Love London Love Culture’s Kirsty Herrington discusses Matt Haig’s latest book on how to handle the world’s problems while looking after our mental health.
Following the success of his memoir, Reasons to Stay Alive, which discussed his breakdown, depression and anxiety, Matt Haig is back, this time with more of a ‘how to’ guide which in his words asks the question “How can we live in a mad world without ourselves going mad?”
In a series of short but sweet chapters Notes on a Nervous Planet suggests how people can be happy – or happier at the very least – in the 21st century. With the world evolving quickly and technology taking over our lives, it’s easy to feel overwhelmed with a constant stream of news and opinions (good and bad), social media and streaming television readily at our fingertips, and this book offers a way of dealing with this overload.
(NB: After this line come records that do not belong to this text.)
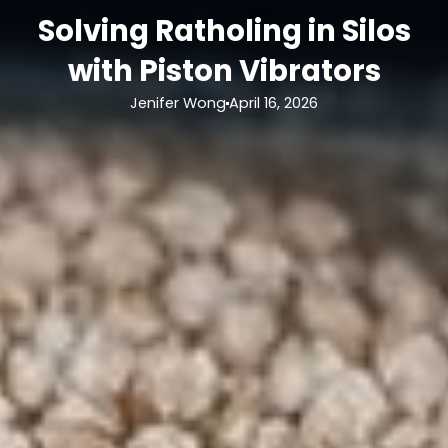
Solving Ratholing in Silos
with Piston Vibrators
Jenifer Wong
April 16, 2026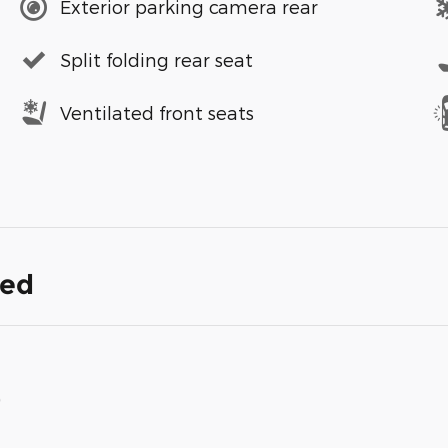
Exterior parking camera rear
Split folding rear seat
Ventilated front seats
ded
)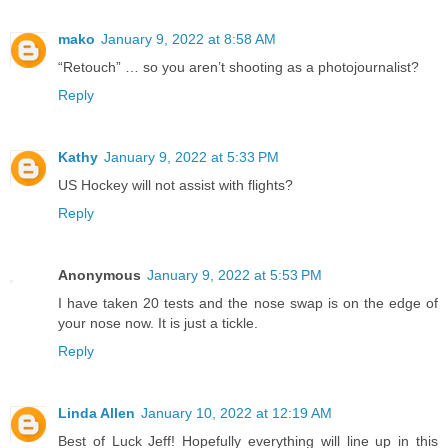
mako
January 9, 2022 at 8:58 AM
“Retouch” … so you aren’t shooting as a photojournalist?
Reply
Kathy
January 9, 2022 at 5:33 PM
US Hockey will not assist with flights?
Reply
Anonymous
January 9, 2022 at 5:53 PM
I have taken 20 tests and the nose swap is on the edge of
your nose now. It is just a tickle.
Reply
Linda Allen
January 10, 2022 at 12:19 AM
Best of Luck Jeff! Hopefully everything will line up in this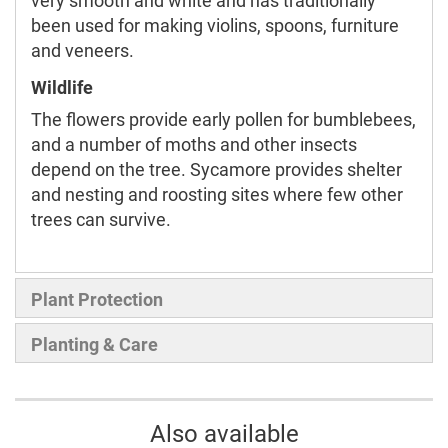
very smooth and white and has traditionally
been used for making violins, spoons, furniture
and veneers.
Wildlife
The flowers provide early pollen for bumblebees,
and a number of moths and other insects
depend on the tree. Sycamore provides shelter
and nesting and roosting sites where few other
trees can survive.
Plant Protection
Planting & Care
Also available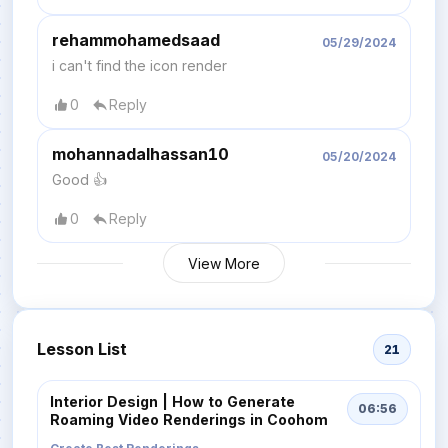
rehammohamedsaad
05/29/2024
i can't find the icon render
0
Reply
mohannadalhassan10
05/20/2024
Good 👍
0
Reply
View More
Lesson List
21
Interior Design | How to Generate
06:56
Roaming Video Renderings in Coohom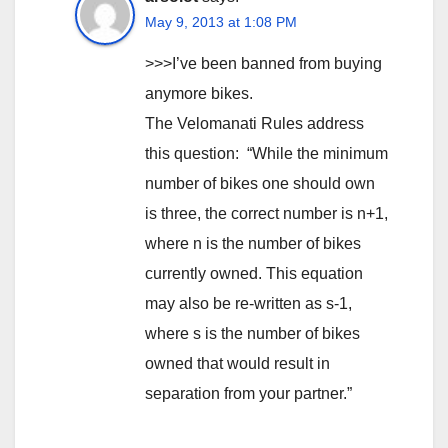
May 9, 2013 at 1:08 PM
>>>I’ve been banned from buying
anymore bikes.
The Velomanati Rules address
this question: “While the minimum
number of bikes one should own
is three, the correct number is n+1,
where n is the number of bikes
currently owned. This equation
may also be re-written as s-1,
where s is the number of bikes
owned that would result in
separation from your partner.”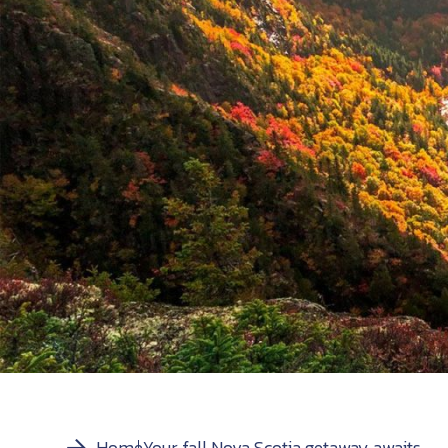
Home
Your fall Nova Scotia getaway awaits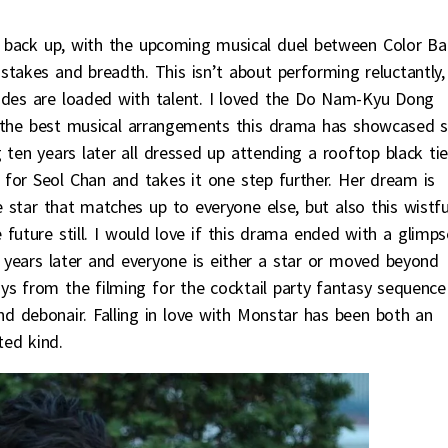
ry back up, with the upcoming musical duel between Color Ba
takes and breadth. This isn’t about performing reluctantly,
ides are loaded with talent. I loved the Do Nam-Kyu Dong
of the best musical arrangements this drama has showcased 
 ten years later all dressed up attending a rooftop black ti
 for Seol Chan and takes it one step further. Her dream is
e star that matches up to everyone else, but also this wistfu
 future still. I would love if this drama ended with a glimps
years later and everyone is either a star or moved beyond
ys from the filming for the cocktail party fantasy sequence
d debonair. Falling in love with Monstar has been both an
ted kind.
Matt Haig discusses how modern culture can negatively impact people’s self-esteem and damage their mental health, how advertisers want their consumers to be unhappy because people with lower self-image will buy their products, and the negative way that mental health is portrayed in the media, but he also suggests ways to tune out and focus on what’s important.
From tips on how to cope with the stresses of modern life, how to exist in the 21st century and not have a panic attack and how to stay sane on the internet, Notes on a Nervous Planet is an enlightening read packed full of helpful suggestions. Haig also talks openly and honestly about his own experiences, including dealing with trolls on the internet and a particularly nasty panic attack in a supermarket, and also reveals the aspects of “switching off” that he finds particularly tough, such as being separated from his phone overnight. It’s not easy, he tells his readers, but it can help make you feel more positive and appreciate the world around you.
Notes on a Nervous Planet is a witty, honest and heartfelt guide, which is sincere rather than self-indulgent, and is sure to make its readers more aware of how they spend their time online and promote positive mental health. The chapters are brief but informative, with bulleted lists which are easy to follow and grab the attention, perfect for a world which now digests its news in 280-character tweets. While not everything that’s said is new, it’s helpful to have positive messages reinforced, and Haig offers some useful, practical tips on how to disconnect from technology, ignore negative opinions of strangers and to simply appreciate what you already have. It’s clear he wants to help his readers, and his advice includes switching off your phone; taking in your surroundings; focusing on people, places and experiences and, more importantly, to be kind to yourself and stop comparing yourself to others. So switch off those Twitter notifications, put down your phone, ignore that Netflix show you were watching and enjoy a read of this insightful book!
Notes on a Nervous Planet is published by Canongate and is out now.